(LISTED ENTRIES Opens)

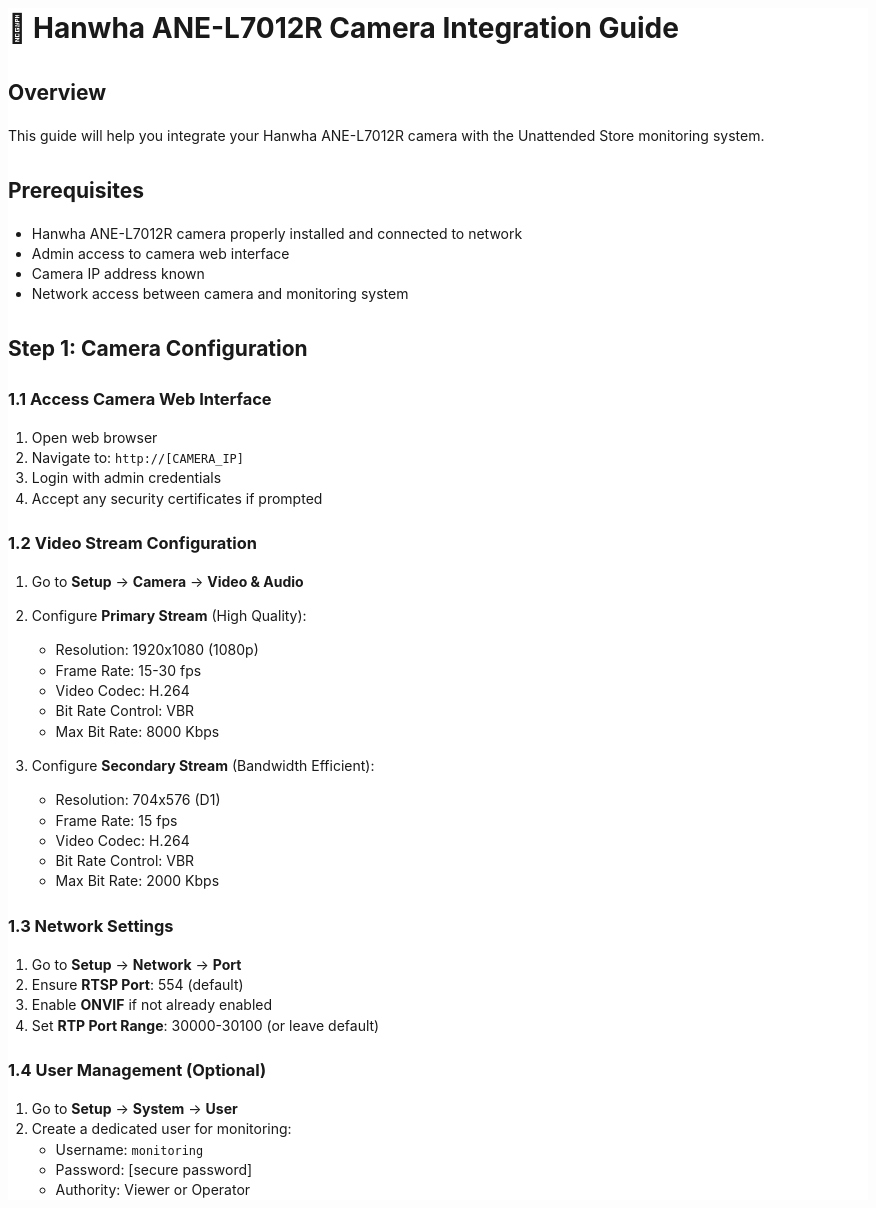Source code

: # 🎥 Hanwha ANE-L7012R Camera Integration Guide

## Overview
This guide will help you integrate your Hanwha ANE-L7012R camera with the Unattended Store monitoring system.

## Prerequisites
- Hanwha ANE-L7012R camera properly installed and connected to network
- Admin access to camera web interface
- Camera IP address known
- Network access between camera and monitoring system

## Step 1: Camera Configuration

### 1.1 Access Camera Web Interface
1. Open web browser
2. Navigate to: `http://[CAMERA_IP]`
3. Login with admin credentials
4. Accept any security certificates if prompted

### 1.2 Video Stream Configuration
1. Go to **Setup** → **Camera** → **Video & Audio**
2. Configure **Primary Stream** (High Quality):
   - Resolution: 1920x1080 (1080p)
   - Frame Rate: 15-30 fps
   - Video Codec: H.264
   - Bit Rate Control: VBR
   - Max Bit Rate: 8000 Kbps

3. Configure **Secondary Stream** (Bandwidth Efficient):
   - Resolution: 704x576 (D1)
   - Frame Rate: 15 fps
   - Video Codec: H.264
   - Bit Rate Control: VBR
   - Max Bit Rate: 2000 Kbps

### 1.3 Network Settings
1. Go to **Setup** → **Network** → **Port**
2. Ensure **RTSP Port**: 554 (default)
3. Enable **ONVIF** if not already enabled
4. Set **RTP Port Range**: 30000-30100 (or leave default)

### 1.4 User Management (Optional)
1. Go to **Setup** → **System** → **User**
2. Create a dedicated user for monitoring:
   - Username: `monitoring`
   - Password: [secure password]
   - Authority: Viewer or Operator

(LISTED ENTRIES Closes)

Reproduce the data above with every "H.264" switched to "H.265" and everything else left as it is. Leave the picture out of your answer.

Source code

: # 🎥 Hanwha ANE-L7012R Camera Integration Guide

## Overview
This guide will help you integrate your Hanwha ANE-L7012R camera with the Unattended Store monitoring system.

## Prerequisites
- Hanwha ANE-L7012R camera properly installed and connected to network
- Admin access to camera web interface
- Camera IP address known
- Network access between camera and monitoring system

## Step 1: Camera Configuration

### 1.1 Access Camera Web Interface
1. Open web browser
2. Navigate to: `http://[CAMERA_IP]`
3. Login with admin credentials
4. Accept any security certificates if prompted

### 1.2 Video Stream Configuration
1. Go to **Setup** → **Camera** → **Video & Audio**
2. Configure **Primary Stream** (High Quality):
   - Resolution: 1920x1080 (1080p)
   - Frame Rate: 15-30 fps
   - Video Codec: H.265
   - Bit Rate Control: VBR
   - Max Bit Rate: 8000 Kbps

3. Configure **Secondary Stream** (Bandwidth Efficient):
   - Resolution: 704x576 (D1)
   - Frame Rate: 15 fps
   - Video Codec: H.265
   - Bit Rate Control: VBR
   - Max Bit Rate: 2000 Kbps

### 1.3 Network Settings
1. Go to **Setup** → **Network** → **Port**
2. Ensure **RTSP Port**: 554 (default)
3. Enable **ONVIF** if not already enabled
4. Set **RTP Port Range**: 30000-30100 (or leave default)

### 1.4 User Management (Optional)
1. Go to **Setup** → **System** → **User**
2. Create a dedicated user for monitoring:
   - Username: `monitoring`
   - Password: [secure password]
   - Authority: Viewer or Operator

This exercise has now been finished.